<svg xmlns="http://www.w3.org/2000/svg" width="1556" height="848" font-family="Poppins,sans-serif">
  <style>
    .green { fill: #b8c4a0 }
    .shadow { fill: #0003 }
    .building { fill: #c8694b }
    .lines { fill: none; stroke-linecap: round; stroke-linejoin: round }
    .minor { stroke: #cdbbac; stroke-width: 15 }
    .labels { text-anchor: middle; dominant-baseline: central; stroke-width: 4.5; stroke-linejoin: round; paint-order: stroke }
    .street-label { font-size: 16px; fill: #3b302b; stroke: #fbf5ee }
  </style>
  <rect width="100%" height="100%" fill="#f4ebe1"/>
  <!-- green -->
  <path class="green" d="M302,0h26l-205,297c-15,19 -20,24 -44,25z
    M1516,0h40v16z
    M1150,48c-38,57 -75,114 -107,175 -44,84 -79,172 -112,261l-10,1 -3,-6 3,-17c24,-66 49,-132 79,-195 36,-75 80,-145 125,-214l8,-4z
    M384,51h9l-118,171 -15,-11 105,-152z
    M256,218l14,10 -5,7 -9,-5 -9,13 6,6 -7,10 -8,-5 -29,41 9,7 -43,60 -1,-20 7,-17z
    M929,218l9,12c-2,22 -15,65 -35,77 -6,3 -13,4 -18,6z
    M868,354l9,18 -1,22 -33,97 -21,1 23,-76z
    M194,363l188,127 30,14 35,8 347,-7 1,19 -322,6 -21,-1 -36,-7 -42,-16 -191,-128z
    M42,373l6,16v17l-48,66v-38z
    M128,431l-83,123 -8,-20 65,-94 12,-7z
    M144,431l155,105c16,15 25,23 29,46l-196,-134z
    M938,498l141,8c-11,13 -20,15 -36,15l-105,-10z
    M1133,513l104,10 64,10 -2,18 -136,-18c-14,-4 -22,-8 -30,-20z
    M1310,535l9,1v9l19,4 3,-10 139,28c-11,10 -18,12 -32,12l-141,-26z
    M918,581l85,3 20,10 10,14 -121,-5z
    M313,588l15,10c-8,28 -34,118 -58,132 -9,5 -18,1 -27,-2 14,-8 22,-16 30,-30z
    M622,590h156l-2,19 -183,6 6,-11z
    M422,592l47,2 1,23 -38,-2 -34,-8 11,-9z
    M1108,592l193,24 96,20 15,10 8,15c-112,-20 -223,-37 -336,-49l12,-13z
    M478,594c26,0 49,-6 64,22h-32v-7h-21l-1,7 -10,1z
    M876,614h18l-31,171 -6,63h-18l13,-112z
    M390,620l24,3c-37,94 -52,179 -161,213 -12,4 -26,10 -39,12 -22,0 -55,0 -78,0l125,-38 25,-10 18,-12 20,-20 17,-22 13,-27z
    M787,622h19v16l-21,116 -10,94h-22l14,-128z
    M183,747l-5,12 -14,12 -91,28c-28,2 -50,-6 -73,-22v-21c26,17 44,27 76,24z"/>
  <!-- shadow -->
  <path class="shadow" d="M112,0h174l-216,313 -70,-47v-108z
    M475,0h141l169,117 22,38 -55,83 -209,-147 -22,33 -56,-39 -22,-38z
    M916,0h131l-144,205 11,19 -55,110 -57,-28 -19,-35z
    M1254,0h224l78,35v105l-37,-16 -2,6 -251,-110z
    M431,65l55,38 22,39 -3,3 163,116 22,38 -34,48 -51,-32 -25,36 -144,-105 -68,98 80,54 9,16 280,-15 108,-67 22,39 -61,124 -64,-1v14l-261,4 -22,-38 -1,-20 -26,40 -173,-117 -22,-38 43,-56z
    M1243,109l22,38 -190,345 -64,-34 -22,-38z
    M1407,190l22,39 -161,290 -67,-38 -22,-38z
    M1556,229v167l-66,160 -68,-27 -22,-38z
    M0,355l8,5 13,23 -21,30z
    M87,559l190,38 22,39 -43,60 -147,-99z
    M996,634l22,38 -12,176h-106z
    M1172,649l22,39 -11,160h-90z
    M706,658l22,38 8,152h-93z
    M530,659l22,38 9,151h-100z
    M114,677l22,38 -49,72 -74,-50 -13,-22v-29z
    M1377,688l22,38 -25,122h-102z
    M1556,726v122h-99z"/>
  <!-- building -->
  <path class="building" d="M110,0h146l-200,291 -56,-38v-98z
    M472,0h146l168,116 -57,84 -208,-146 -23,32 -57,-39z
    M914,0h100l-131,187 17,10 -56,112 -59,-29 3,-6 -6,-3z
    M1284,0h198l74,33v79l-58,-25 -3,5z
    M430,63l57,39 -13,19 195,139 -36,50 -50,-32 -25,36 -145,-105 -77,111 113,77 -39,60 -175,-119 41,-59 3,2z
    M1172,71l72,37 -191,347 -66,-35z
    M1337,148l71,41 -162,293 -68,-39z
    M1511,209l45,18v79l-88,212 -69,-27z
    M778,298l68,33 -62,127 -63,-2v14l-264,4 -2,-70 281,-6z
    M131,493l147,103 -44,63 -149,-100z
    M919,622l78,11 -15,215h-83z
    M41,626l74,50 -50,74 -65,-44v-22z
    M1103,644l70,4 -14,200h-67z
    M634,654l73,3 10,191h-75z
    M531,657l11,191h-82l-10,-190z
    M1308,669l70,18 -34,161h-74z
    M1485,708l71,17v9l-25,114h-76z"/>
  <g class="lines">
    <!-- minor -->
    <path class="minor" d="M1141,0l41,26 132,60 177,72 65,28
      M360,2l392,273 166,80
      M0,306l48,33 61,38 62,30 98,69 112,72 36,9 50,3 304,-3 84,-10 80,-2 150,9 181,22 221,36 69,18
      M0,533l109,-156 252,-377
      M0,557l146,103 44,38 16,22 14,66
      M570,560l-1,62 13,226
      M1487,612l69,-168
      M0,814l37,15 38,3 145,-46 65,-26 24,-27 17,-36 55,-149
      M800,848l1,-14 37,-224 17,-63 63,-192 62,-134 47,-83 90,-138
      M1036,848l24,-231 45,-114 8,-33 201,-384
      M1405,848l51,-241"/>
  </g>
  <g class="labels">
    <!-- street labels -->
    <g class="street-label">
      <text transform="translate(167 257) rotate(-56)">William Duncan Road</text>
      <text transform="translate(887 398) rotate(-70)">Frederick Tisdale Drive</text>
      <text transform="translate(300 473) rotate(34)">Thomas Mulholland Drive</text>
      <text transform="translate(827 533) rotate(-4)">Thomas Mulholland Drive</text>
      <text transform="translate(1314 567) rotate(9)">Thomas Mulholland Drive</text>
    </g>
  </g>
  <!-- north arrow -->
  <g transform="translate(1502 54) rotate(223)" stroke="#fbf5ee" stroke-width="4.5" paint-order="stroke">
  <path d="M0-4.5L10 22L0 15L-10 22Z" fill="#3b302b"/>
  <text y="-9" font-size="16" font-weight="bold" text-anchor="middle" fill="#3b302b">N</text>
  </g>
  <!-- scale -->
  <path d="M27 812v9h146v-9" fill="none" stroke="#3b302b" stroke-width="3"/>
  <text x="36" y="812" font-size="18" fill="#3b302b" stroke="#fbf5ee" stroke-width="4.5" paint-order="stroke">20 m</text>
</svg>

★ ★ ★

## Task to complete
Where does the word "none" appear in the listing above? Copy every line that holds it.

## Task output
    .lines { fill: none; stroke-linecap: round; stroke-linejoin: round }
  <path d="M27 812v9h146v-9" fill="none" stroke="#3b302b" stroke-width="3"/>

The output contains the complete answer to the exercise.